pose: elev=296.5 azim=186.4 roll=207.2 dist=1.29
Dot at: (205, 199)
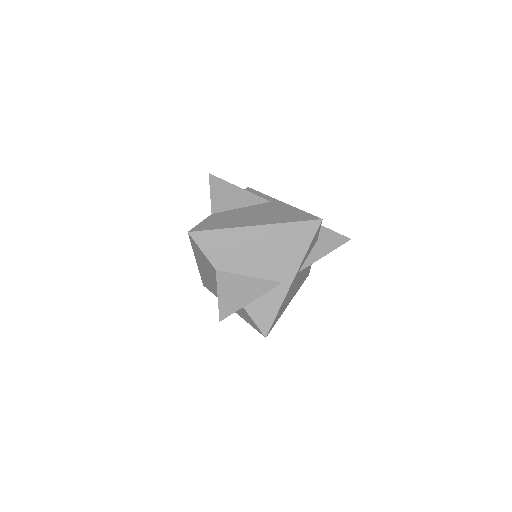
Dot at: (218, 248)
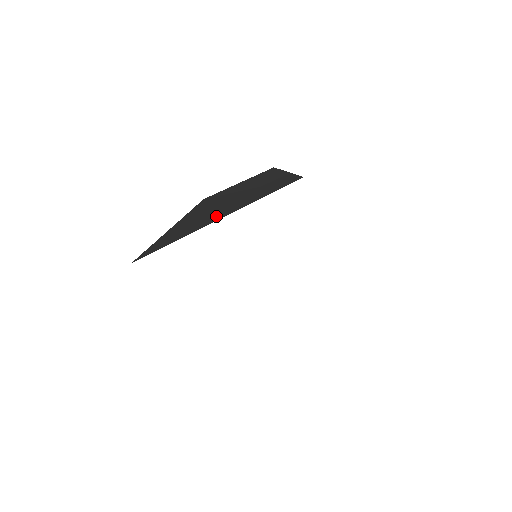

#####

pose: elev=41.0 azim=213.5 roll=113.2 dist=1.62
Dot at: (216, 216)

#####

> [GOAL] Rewrite the lines that begin at the one containing "pose: elev=41.0 azim=213.5" and end after the one containing "Dot at: (216, 216)", changing "Dot" to "Marker" and leaving everything else unchanged.

> [FINAL ANSWER]
pose: elev=41.0 azim=213.5 roll=113.2 dist=1.62
Marker at: (216, 216)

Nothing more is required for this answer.